# Challenge A
According to the blog entries below, why does the writer expect to have red wine for dinner? Answer in one to three sentences.

-*-

Saturday, June 30, 2007

I hate when I run out of food.

I hate when there's no food in my apartment. So far today I've had almonds, cherries, an english muffin and an apple.

I think I'm going to have to have red wine for dinner. Because this is all that's left on the counter:

Monday, June 25, 2007

I hate it when Megan posts about me.

I hate it when Megan posts about me and the embarrassing situations that I often find myself in two days in a row!

It's not my fault! I promise!

It was HER friends that bought me so many drinks that I got loud/obnoxious/screamy drunk and then decided to take a nap outside of the Black Cat at 2:30 a.m.

It was HER that encouraged me to buy the "cute shoes" that lead to my downfall and her subsequent photography session documenting my pain.

I hate Kelly's shoes.

All day long Kelly whined about her shoes. Then as we were walking down the hallway to my apartment after work, Kelly goes, "My shoes are suddenly slippery."

It was a bloodbath.

-*-

# Challenge B
Return every line of the records below that contains the string "width". Case counts.

(Collected data entries)
-*-

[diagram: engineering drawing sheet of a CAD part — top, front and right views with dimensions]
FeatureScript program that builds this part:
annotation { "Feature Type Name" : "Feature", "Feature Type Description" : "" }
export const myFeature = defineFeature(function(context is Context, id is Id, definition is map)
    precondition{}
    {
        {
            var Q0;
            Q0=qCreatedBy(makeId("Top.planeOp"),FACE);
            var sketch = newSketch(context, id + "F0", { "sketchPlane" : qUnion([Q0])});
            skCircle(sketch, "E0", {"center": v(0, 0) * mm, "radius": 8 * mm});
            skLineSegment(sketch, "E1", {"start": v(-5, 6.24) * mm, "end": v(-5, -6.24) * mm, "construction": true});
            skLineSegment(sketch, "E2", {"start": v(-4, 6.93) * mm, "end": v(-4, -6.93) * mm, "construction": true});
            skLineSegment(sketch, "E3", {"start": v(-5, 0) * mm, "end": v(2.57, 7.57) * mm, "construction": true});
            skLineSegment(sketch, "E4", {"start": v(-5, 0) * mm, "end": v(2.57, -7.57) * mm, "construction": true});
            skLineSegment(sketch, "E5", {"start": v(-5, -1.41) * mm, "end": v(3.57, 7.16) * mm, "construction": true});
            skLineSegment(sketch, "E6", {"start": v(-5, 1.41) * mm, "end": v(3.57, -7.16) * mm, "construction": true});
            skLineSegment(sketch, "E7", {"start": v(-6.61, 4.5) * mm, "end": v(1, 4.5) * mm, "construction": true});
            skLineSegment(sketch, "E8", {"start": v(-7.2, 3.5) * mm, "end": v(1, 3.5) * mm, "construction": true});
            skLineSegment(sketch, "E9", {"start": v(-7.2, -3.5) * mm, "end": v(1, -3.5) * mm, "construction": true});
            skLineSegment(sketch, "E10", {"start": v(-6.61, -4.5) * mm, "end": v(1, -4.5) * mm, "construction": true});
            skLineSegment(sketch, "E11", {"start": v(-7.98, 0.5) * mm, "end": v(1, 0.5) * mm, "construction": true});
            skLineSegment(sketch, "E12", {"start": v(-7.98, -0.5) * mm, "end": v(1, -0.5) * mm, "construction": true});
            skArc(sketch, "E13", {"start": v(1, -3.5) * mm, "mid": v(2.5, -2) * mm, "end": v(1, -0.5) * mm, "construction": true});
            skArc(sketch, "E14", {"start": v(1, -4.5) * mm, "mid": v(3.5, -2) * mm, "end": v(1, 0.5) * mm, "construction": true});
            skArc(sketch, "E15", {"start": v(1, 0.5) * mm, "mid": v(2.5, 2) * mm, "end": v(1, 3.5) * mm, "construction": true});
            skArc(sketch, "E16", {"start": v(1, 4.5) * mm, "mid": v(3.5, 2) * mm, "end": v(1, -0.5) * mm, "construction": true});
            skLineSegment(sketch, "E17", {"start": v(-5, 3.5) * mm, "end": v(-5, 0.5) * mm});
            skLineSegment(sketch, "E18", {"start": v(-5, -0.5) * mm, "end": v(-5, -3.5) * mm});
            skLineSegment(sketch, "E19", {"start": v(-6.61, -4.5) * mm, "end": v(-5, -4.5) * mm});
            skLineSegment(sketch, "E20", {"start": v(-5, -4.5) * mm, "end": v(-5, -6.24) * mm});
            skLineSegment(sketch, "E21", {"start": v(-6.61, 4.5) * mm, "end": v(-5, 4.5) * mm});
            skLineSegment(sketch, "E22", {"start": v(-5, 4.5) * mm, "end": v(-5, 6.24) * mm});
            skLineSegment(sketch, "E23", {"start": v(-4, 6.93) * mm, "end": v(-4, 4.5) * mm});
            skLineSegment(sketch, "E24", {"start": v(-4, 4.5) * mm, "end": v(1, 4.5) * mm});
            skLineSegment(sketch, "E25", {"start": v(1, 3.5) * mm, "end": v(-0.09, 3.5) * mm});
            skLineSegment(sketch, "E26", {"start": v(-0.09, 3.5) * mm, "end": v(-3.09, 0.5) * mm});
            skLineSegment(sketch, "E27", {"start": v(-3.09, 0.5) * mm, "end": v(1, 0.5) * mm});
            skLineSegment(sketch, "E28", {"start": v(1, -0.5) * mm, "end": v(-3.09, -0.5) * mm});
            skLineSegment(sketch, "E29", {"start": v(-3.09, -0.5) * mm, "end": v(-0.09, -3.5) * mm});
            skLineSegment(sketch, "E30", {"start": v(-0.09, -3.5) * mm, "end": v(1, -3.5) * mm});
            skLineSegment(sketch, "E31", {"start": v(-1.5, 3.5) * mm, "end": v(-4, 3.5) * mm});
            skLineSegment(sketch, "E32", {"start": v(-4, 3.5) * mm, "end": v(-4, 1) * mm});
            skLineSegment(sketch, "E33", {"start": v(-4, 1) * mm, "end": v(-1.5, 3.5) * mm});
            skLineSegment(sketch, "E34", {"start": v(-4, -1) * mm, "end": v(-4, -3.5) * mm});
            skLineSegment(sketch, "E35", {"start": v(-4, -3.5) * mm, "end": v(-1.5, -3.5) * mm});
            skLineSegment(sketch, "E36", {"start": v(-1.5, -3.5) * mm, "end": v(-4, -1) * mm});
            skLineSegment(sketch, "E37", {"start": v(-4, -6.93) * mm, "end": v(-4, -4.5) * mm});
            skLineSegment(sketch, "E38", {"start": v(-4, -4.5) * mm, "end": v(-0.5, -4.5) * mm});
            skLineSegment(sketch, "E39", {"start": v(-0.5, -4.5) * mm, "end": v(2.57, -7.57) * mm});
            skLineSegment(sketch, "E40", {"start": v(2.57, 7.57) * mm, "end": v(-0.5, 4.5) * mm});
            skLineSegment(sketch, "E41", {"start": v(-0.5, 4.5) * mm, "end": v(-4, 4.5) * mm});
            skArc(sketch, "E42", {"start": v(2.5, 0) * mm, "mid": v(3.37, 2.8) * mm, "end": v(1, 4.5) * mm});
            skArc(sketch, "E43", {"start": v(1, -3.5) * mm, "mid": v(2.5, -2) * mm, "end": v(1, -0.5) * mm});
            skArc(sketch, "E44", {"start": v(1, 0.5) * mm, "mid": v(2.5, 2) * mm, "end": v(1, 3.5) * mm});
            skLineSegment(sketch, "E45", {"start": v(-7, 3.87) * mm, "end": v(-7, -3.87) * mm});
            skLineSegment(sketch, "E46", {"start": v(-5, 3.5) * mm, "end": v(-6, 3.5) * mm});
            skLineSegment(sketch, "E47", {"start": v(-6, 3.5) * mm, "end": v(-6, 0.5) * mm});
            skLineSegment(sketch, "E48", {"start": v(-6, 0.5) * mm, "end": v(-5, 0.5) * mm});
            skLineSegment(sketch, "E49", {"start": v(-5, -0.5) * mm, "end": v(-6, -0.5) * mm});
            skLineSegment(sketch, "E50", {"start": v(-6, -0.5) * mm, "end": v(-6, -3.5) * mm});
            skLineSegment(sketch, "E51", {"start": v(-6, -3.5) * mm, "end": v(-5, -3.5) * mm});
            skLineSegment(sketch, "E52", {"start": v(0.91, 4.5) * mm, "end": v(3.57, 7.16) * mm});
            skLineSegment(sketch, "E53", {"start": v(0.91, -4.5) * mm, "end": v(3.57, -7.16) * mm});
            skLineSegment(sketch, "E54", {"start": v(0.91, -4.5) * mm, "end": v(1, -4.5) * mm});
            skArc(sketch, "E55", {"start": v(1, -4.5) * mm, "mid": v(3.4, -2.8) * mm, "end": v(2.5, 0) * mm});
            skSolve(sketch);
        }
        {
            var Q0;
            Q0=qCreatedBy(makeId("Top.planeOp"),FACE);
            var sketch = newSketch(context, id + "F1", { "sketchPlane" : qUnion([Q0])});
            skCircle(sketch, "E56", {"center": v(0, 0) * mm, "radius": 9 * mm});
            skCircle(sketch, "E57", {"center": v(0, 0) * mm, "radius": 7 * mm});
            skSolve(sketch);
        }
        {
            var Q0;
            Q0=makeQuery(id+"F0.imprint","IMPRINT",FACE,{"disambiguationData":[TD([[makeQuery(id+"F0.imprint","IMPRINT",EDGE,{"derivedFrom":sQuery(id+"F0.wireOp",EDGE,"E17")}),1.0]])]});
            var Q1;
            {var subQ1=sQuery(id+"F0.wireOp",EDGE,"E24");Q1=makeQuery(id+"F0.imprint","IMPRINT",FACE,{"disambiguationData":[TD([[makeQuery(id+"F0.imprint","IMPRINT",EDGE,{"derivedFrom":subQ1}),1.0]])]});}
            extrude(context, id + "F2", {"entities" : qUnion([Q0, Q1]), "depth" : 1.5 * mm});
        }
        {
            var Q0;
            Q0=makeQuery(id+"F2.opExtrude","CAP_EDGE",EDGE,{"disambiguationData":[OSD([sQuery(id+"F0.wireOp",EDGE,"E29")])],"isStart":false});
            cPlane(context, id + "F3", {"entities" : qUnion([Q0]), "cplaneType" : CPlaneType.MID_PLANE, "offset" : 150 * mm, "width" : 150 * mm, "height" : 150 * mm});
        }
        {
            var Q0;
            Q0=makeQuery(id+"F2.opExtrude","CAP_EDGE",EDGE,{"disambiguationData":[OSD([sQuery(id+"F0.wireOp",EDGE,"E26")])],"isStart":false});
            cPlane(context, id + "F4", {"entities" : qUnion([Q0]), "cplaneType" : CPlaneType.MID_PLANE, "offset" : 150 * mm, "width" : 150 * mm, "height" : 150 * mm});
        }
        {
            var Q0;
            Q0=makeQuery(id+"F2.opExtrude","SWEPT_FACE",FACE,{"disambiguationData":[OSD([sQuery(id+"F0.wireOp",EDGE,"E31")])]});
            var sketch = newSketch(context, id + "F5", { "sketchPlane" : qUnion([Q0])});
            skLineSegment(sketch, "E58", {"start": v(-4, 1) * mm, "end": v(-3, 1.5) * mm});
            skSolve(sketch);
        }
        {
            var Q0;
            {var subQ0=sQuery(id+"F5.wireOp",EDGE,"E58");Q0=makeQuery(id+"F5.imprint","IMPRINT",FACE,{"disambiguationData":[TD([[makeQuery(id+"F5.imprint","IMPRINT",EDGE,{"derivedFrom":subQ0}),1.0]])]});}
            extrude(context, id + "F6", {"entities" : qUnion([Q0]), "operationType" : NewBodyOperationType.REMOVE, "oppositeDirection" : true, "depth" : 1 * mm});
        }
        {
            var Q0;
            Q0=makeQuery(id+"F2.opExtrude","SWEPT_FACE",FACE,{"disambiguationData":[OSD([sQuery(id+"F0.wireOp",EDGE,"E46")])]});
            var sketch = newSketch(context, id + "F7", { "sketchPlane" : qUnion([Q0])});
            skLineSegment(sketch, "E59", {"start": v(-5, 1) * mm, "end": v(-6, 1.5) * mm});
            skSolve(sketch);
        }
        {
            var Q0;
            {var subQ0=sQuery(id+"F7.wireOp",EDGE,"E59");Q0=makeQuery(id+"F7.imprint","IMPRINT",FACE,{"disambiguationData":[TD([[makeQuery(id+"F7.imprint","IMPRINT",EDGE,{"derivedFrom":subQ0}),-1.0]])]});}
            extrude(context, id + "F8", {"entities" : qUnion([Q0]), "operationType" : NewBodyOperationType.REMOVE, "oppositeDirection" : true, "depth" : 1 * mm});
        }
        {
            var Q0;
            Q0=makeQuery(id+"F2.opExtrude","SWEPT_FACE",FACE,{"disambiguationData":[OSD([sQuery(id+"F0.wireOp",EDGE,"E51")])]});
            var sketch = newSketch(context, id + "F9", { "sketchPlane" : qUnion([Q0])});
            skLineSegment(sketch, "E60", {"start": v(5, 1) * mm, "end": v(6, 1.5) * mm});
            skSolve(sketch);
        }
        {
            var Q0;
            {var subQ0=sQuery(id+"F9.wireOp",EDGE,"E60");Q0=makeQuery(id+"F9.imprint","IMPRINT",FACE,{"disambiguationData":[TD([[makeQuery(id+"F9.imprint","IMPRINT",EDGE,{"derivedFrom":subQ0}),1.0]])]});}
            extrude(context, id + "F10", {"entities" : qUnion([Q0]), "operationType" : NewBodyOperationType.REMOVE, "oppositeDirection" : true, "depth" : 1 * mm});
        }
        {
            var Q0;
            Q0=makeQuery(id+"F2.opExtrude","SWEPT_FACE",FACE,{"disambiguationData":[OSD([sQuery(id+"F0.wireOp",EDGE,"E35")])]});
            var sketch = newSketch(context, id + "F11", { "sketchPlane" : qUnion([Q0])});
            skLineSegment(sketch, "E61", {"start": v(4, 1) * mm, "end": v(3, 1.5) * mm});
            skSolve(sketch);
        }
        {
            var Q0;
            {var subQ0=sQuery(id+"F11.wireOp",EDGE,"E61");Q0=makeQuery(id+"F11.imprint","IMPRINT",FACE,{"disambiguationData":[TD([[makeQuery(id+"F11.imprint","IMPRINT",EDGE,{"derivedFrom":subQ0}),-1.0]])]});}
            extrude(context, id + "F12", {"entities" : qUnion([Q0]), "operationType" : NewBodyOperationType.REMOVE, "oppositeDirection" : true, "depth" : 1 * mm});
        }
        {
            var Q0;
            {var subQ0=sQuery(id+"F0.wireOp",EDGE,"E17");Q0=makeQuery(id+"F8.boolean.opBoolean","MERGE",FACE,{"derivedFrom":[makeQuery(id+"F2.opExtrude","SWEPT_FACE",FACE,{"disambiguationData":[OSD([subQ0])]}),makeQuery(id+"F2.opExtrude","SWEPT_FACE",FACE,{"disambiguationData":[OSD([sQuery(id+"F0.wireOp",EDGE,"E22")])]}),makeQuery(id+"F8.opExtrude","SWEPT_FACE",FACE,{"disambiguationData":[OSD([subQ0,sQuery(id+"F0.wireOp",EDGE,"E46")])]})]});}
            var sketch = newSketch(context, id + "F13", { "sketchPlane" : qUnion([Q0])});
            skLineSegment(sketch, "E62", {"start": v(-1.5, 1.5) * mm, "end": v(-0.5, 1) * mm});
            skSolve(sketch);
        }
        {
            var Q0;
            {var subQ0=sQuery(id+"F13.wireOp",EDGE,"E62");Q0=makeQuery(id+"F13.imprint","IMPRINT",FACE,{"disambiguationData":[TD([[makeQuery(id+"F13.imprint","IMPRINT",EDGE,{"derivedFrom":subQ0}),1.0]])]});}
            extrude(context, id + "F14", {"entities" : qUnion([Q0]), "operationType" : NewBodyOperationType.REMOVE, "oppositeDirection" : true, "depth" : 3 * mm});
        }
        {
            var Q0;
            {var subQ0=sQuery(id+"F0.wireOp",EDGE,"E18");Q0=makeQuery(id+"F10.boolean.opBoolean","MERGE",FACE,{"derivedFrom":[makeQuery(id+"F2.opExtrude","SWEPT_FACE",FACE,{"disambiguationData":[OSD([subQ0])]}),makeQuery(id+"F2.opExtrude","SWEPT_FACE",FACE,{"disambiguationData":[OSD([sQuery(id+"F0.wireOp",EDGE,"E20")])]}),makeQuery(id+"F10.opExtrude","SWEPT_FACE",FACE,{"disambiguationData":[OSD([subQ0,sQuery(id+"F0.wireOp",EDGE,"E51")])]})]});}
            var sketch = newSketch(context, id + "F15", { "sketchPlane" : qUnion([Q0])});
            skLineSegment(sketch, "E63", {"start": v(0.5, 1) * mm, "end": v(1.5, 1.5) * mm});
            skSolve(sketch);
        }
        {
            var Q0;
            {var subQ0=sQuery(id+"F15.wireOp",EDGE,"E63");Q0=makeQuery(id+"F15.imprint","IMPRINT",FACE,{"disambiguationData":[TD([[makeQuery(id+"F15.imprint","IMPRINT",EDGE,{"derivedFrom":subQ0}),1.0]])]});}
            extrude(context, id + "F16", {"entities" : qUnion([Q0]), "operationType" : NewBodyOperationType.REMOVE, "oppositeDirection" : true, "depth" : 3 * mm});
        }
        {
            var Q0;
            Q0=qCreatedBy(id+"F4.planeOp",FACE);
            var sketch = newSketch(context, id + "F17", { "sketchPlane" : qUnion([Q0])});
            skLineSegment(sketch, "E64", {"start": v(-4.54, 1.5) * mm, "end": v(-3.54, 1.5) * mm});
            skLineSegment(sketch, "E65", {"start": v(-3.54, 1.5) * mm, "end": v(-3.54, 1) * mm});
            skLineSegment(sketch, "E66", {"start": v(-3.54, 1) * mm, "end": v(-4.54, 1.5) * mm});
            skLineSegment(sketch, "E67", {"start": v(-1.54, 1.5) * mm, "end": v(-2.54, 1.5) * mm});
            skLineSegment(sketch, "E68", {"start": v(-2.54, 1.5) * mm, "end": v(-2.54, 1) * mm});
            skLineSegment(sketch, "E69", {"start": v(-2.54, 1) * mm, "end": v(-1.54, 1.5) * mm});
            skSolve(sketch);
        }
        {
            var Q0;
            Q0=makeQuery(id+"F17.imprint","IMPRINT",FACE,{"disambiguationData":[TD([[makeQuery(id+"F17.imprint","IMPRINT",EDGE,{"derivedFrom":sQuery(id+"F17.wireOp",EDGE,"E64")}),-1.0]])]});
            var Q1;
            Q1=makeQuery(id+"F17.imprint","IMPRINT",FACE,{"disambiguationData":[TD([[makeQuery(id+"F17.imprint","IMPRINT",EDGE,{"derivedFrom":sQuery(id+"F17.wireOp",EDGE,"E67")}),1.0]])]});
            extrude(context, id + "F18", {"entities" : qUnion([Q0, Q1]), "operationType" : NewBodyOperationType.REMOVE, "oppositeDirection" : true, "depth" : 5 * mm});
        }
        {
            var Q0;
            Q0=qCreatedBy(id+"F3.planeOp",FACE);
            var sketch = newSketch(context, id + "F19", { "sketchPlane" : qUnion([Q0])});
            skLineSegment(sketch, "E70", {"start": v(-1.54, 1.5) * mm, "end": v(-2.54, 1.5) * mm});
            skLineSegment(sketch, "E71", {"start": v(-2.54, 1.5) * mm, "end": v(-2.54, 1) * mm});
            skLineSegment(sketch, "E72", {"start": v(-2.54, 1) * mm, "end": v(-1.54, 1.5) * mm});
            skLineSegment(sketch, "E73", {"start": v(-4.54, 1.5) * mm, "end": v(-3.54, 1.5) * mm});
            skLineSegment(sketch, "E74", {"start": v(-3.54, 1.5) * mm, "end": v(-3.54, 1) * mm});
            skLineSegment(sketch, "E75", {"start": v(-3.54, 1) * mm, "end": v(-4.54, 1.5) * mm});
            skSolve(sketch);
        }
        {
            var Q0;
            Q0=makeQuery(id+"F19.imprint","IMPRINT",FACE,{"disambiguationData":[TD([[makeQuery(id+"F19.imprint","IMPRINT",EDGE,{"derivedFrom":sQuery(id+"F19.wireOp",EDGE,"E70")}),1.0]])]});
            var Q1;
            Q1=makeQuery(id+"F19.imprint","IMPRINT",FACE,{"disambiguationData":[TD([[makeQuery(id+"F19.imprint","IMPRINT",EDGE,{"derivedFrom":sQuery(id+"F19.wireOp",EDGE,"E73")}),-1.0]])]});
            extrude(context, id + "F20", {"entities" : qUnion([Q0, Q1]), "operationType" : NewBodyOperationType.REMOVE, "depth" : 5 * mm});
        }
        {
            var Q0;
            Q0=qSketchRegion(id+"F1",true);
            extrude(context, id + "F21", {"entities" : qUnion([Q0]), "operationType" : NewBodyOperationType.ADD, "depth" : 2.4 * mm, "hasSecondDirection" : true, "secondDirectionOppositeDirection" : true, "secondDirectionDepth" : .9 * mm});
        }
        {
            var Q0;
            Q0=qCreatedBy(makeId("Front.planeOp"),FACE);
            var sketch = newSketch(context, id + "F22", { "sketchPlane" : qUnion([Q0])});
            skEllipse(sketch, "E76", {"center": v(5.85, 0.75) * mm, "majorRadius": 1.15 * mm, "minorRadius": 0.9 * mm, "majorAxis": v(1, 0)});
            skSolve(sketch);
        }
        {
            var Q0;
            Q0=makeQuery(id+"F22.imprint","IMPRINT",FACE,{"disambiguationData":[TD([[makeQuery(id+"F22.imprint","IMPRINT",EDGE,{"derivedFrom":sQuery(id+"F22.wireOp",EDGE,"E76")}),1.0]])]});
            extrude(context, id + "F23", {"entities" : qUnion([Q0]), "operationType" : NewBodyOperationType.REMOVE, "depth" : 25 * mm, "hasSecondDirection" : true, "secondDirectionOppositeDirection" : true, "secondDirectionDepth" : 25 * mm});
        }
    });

-*-

# Full output A
There is no food left in the writer's apartment, and red wine is all that remains on the counter.

# Full output B
            cPlane(context, id + "F3", {"entities" : qUnion([Q0]), "cplaneType" : CPlaneType.MID_PLANE, "offset" : 150 * mm, "width" : 150 * mm, "height" : 150 * mm});
            cPlane(context, id + "F4", {"entities" : qUnion([Q0]), "cplaneType" : CPlaneType.MID_PLANE, "offset" : 150 * mm, "width" : 150 * mm, "height" : 150 * mm});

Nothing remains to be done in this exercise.